Cour d’appel de Paris, 10 novembre 2023, RG n°21/19126
La société CELINE a assigné la société MANGO pour des agissements parasitaires, du fait de la promotion et de la commercialisation de copies de plusieurs de ses produits (lunettes, maroquinerie, chaussures ou bijoux).
En défense, la société MANGO soutenait que la demanderesse se fonde sur une multiplication artificielle de modèles litigieux en invoquant un « suivisme récurrent » sans rapport avec un quelconque effet de gamme.
Elle ajoutait que la société CELINE n’établit pas l’existence d’une valeur économique individualisée pour chacun des produits en cause, cette valeur économique ne se présumant pas et résultant au contraire d’un savoir-faire, d’un travail intellectuel et d’investissements qui ne peut uniquement ressortir du caractère luxueux des produits ou de la renommée des directeurs artistiques employés. Au demeurant, elle soulignait que les produits sont banals.
La Cour ne suit pas cette position et condamne la société MANGO pour les raisons suivantes :
▶ Les pièces produites par la société CELINE démontrent que les produits revendiqués sont des produits phares qui bénéficient d’une certaine notoriété. Ils constituent ainsi des valeurs économiques individualisées même si les chiffres de vente pour chacun d’entre eux ne sont pas produits.
▶ La société MANGO a offert à la vente les produits incriminés, concomitamment à ceux de la société CELINE. Ces produits sont très inspirés et sont pour la plupart commercialisés peu après leur présentation lors d’un défilé ou leur lancement.
▶ Enfin les produits incriminés sont pour la plupart issus d’une même collection, caractérisant ainsi un effet de gamme.
Les juges en concluent que les reprises répétées de produits à succès ne peuvent être considérées comme fortuites. Elles tendent à générer une évocation des produits CELINE dans l’esprit du public et à profiter ainsi, sans bourse délier, de ses investissements et de la notoriété de ses produits.
Les dommages et intérêts sont évalués la somme de 2 000 000 euros, incluant un préjudice moral du fait de l’atteinte à la réputation et à l’image de la société CELINE fondée sur le luxe et l’exclusivité, les frais de procédure (article 700) à 40 000 euros.
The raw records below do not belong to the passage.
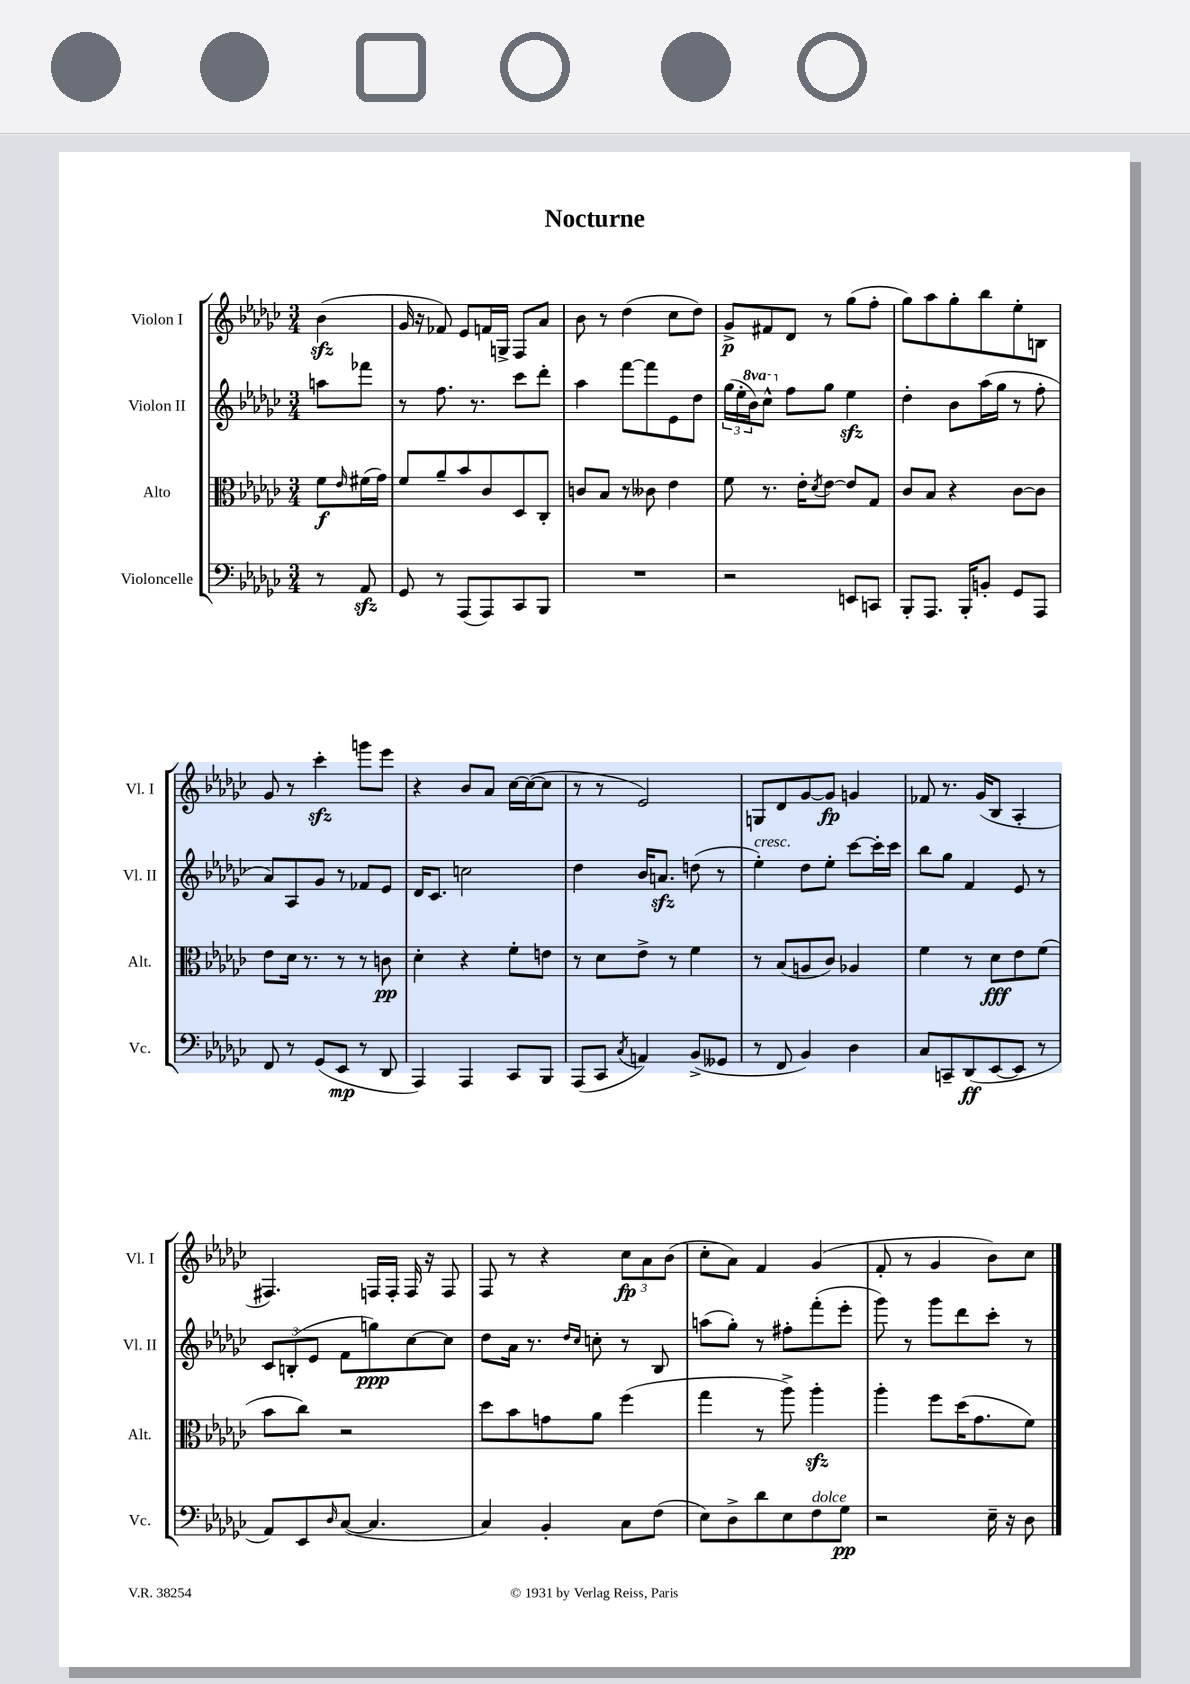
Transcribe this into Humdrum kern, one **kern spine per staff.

**kern	**kern	**kern	**kern
*staff4	*staff3	*staff2	*staff1
*clefF4	*clefC3	*clefG2	*clefG2
*k[b-e-a-d-g-c-]	*k[b-e-a-d-g-c-]	*k[b-e-a-d-g-c-]	*k[b-e-a-d-g-c-]
*M3/4	*M3/4	*M3/4	*M3/4
8r	8f\L	8aa\L	(4b-\
.	16qqe-/	.	.
8AA-/	(16f#\L	8fff-\J	.
.	16g-\JJ)	.	.
=	=	=	=
8GG-/	8f/L	8r	16g-/
.	.	.	16r
8r	8a-~/	8.ff\	8f-/)
(8AAA-/L	8b-/	.	8e-/L
.	.	8.r	.
8AAA-/)	8c-/	.	16f/L
.	.	.	16G^/JJ
8CC-/	8D-/	8ccc-\L	8F/L
8BBB-/J	8C-'/J	8ddd-'\J	8a-/J
=	=	=	=
2.r	8c/L	4aa-\	8b-\
.	8B-/J	.	8r
.	8r	[8fff\L	(4dd-\
.	8c--\	8fff\]	.
.	4e-\	8e-\	8cc-\L
.	.	8dd-\J	8dd-\J)
=	=	=	=
2r	8f\	(24gg-\LL	8g-^/L
.	.	24ee-'\	.
.	.	24bb-\J)	.
.	8.r	8ccc-^^\J	8f#/
.	.	8ff\L	8d-/J
.	16e-'\LK	.	.
.	8qd-/	.	.
.	[8e-\J	8gg-\J	8r
8EE/L	8e-/]L	4ee-\	(8gg-\L
8CC/J	8G-/J	.	8ff'\J
=	=	=	=
8BBB-'/L	8c-/L	4dd-'\	8gg-\L)
8.AAA-/J	8B-/J	.	8aa-\
.	4r	8b-\L	8gg-'\
16BBB-'/LK	.	.	.
8BB'/J	.	(16aa-\L	8bb-\
.	.	16gg-\JJ	.
8GG-/L	[8c-\L	8r	8ee-'\
8AAA-/J	8c-\]J	8ff'\	8B\J
=	=	=	=
8FF/	8e-\L	8a-/L)	8g-/
8r	16d-\Jk	8A-/	8r
.	8.r	.	.
(8GG-/L	.	8g-/J	4ccc-'\
8EE-/J	8r	8r	.
8r	8r	8f-/L	8ggg\L
8DD-/	8c\	8e-/J	8eee-\J
=	=	=	=
4AAA-/)	4d-'\	16d-/LK	4r
.	.	8.c-/J	.
4AAA-/	4r	2cc\	8b-/L
.	.	.	8a-/J
8CC-/L	8f'\L	.	[16cc-\LL
.	.	.	(16cc-\_J
8BBB-/J	8e\J	.	8cc-\]J
=	=	=	=
(8AAA-/L	8r	4dd-\	8r
8CC-/J	8d-\L	.	8r
8qC-/	.	.	.
4AA/)	8e-^\J	16b-/LK	2e-/)
.	.	8.a/J	.
.	8r	.	.
(8BB-^/L	4f\	(8dd\	.
8GG--/J	.	8r	.
=	=	=	=
8r	8r	4ee-'\)	8G/L
8FF/	(8B-/L	.	8d-/
4BB-/)	8A/	8dd-\L	[8g-/
.	8c-/J)	8ee-'\J	8g-/]J
4D-\	4A-/	[8ccc-\L	4g/
.	.	16ccc-'\]L	.
.	.	16ccc-\JJ	.
=	=	=	=
8C-/L	4f\	8bb-\L	8f-/
8CC~/	.	8gg-\J	8.r
(8DD-/	8r	4f/	.
.	.	.	(16g-/LK
[8EE-/	8d-\L	.	8B-/J
8EE-/]J	8e-\	8e-/	4A-'/
8r	(8f\J	8r	.
=	=	=	=
8AA-/L)	8b-\L	12c-/L	4.F#/)
.	.	(12B'/	.
8EE-/	8cc-\J)	.	.
.	.	12e-/J	.
16qqD-/	.	.	.
([8C-/J	2r	8f\L	.
4.C-/]	.	8gg\)	16F/LL
.	.	.	16F'/JJ
.	.	[8cc-\	16F/
.	.	.	16r
.	.	8cc-\]J	8F/
=	=	=	=
4C-/)	8dd-\L	8dd-\L	8F/
.	8b-\	16a-\Jk	8r
.	.	8.r	.
4BB-'/	8g\	.	4r
.	.	16qqdd-/LL	.
.	.	16qqcc-/JJ	.
.	8a-\J	8cc'\	.
8C-\L	(4ff\	8r	12cc-\L
.	.	.	12a-\
(8F\J	.	8B-/	.
.	.	.	(12b-\J
=	=	=	=
8E-\L)	4gg-\	(8aa\L	8cc-'\L
8D-^\	.	8gg-'\J)	8a-\J)
8d-\	8r	8r	4f/
8E-\	8aa-^\)	8ff#'\L	.
8F\	4aa-'\	(8fff'\	(4g-/
8G-\J	.	8eee-'\J	.
=	=	=	=
2r	4aa-'\	8ggg-\)	8f'/
.	.	8r	8r
.	8ff\L	8ggg-\L	4g-/
.	(16dd-\K	8ddd-\	.
.	8.g-\	.	.
16E-~\	.	8ccc-'\J	8b-\L)
16r	.	.	.
8D-\	8f\J)	8r	8cc-\J
==	==	==	==
*-	*-	*-	*-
On note que la Cour s’inspire, sur le préjudice, de la jurisprudence de la Cour de cassation : « Les pratiques déloyales consistant à reprendre les efforts et les investissements, intellectuels, matériels ou promotionnels d’un concurrent, qui ont un coût en ce qu’ils permettent à l’auteur de ces pratiques de s’épargner une dépense en principe obligatoire, induisent un avantage concurrentiel indu dont les effets, en termes de trouble économique, sont difficiles à quantifier avec les éléments de preuve disponibles ».